Collected data:
● ● ●
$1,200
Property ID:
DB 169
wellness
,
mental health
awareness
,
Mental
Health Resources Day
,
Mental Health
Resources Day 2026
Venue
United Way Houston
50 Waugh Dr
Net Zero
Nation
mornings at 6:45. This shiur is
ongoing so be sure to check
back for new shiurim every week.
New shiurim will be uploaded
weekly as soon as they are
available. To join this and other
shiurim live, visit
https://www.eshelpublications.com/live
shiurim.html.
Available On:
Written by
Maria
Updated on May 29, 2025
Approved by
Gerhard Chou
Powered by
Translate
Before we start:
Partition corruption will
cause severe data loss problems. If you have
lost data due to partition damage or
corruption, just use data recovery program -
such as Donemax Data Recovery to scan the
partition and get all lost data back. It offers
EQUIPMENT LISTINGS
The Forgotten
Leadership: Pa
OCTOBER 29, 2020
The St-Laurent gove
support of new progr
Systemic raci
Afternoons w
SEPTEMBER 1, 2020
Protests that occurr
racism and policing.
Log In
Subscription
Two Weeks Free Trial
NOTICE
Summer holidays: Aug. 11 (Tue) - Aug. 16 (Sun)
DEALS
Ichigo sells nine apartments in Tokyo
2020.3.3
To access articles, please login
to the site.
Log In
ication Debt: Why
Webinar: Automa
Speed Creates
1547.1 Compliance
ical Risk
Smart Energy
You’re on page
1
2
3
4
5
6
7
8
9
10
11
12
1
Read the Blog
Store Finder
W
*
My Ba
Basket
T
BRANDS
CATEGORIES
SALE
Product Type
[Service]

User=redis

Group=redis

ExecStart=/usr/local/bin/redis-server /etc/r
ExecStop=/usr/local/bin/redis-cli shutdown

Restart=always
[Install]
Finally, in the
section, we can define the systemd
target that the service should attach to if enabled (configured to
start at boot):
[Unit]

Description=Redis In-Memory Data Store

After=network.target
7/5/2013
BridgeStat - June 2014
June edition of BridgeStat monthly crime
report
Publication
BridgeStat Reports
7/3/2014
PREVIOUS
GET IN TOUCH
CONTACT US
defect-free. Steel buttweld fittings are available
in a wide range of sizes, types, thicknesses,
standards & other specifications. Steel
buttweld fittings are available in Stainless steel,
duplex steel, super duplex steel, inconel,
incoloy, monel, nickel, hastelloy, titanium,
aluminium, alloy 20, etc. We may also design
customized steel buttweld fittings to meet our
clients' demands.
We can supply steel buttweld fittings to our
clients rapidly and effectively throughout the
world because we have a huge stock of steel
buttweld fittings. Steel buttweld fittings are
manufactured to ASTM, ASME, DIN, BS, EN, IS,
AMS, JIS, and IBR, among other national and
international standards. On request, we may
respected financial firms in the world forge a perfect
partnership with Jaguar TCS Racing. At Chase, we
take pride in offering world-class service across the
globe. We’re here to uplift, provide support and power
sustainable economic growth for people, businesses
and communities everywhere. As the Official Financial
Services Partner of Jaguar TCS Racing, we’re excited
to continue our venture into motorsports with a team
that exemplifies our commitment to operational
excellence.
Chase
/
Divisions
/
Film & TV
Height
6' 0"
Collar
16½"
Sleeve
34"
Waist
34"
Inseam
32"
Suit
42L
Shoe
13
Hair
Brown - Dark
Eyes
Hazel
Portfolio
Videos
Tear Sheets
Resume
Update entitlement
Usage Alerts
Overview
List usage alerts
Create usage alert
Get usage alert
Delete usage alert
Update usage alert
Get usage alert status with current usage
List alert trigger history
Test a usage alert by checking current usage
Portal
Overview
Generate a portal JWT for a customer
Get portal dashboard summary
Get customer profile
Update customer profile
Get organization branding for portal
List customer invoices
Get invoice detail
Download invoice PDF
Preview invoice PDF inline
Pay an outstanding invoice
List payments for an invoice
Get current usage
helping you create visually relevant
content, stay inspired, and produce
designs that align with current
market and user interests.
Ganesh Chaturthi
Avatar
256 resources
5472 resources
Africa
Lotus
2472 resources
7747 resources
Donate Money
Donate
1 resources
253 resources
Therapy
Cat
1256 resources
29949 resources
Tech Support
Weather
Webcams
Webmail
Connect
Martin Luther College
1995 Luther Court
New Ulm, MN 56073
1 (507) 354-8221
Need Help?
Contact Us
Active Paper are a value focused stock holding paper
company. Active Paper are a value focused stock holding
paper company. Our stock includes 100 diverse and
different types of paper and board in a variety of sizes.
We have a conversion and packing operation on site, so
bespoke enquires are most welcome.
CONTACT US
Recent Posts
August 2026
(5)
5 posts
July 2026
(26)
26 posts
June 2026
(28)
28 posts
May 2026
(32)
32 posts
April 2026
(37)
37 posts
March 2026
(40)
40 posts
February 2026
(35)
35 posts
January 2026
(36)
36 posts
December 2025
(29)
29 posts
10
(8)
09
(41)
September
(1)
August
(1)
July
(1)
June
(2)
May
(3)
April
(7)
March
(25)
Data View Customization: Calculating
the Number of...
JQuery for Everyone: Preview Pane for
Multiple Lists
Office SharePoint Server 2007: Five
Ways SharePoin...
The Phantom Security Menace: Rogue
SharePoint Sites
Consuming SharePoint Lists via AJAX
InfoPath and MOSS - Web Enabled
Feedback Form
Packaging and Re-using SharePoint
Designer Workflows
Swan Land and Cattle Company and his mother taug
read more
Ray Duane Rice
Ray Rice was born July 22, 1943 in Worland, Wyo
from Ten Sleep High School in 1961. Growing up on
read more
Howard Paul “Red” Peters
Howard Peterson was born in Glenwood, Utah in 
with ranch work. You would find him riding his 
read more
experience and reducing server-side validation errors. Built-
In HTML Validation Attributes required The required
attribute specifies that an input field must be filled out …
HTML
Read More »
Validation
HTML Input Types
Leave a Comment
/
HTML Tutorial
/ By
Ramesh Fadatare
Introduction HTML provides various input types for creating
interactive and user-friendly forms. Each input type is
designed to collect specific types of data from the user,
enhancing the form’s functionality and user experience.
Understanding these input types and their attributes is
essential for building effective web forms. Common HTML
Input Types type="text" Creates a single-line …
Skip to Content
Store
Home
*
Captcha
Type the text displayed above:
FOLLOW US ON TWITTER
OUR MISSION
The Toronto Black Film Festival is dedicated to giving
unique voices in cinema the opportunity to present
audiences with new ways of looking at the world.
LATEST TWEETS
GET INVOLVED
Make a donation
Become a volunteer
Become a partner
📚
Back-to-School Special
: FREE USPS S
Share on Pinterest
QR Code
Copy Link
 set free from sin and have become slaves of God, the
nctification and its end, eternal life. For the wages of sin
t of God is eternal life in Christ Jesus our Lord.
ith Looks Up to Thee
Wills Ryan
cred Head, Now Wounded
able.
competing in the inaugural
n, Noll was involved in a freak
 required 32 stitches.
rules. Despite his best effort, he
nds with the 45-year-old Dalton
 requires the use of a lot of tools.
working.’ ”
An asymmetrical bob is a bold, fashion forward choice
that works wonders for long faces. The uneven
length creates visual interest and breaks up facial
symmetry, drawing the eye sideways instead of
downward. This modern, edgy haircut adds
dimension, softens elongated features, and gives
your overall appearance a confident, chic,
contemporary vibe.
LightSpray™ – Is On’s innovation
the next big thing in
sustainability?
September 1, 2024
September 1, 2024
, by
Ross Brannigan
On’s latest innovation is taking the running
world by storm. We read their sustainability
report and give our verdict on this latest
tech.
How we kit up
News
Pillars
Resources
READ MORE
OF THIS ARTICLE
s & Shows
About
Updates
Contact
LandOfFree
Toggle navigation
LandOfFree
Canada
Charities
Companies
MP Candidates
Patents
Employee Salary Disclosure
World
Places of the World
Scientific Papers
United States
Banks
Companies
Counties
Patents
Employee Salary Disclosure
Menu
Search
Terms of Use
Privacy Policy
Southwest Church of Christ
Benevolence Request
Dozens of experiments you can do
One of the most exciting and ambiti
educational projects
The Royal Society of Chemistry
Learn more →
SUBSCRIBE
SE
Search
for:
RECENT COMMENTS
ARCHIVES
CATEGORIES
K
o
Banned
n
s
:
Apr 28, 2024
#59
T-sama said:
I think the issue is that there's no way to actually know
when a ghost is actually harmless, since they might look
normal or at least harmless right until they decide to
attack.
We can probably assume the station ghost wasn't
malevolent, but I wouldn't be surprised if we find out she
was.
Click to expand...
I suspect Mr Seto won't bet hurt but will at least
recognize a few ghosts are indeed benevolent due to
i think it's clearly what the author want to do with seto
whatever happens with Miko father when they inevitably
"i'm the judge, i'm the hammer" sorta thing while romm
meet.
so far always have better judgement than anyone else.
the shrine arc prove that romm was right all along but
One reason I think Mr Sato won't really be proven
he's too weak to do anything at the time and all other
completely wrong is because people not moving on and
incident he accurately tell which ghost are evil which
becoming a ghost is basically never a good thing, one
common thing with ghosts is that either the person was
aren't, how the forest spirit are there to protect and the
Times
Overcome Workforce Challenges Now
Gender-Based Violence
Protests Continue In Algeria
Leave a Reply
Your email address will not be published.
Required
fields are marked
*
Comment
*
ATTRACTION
● ● ●
→ REQUIRED ACTION: Using the entries shown above, reproduce verbatim the lines from the line bearing "respected financial firms" to the line bearing "Get organization branding for portal", inclusive.

→ EXERCISE RESPONSE:
respected financial firms in the world forge a perfect
partnership with Jaguar TCS Racing. At Chase, we
take pride in offering world-class service across the
globe. We’re here to uplift, provide support and power
sustainable economic growth for people, businesses
and communities everywhere. As the Official Financial
Services Partner of Jaguar TCS Racing, we’re excited
to continue our venture into motorsports with a team
that exemplifies our commitment to operational
excellence.
Chase
/
Divisions
/
Film & TV
Height
6' 0"
Collar
16½"
Sleeve
34"
Waist
34"
Inseam
32"
Suit
42L
Shoe
13
Hair
Brown - Dark
Eyes
Hazel
Portfolio
Videos
Tear Sheets
Resume
Update entitlement
Usage Alerts
Overview
List usage alerts
Create usage alert
Get usage alert
Delete usage alert
Update usage alert
Get usage alert status with current usage
List alert trigger history
Test a usage alert by checking current usage
Portal
Overview
Generate a portal JWT for a customer
Get portal dashboard summary
Get customer profile
Update customer profile
Get organization branding for portal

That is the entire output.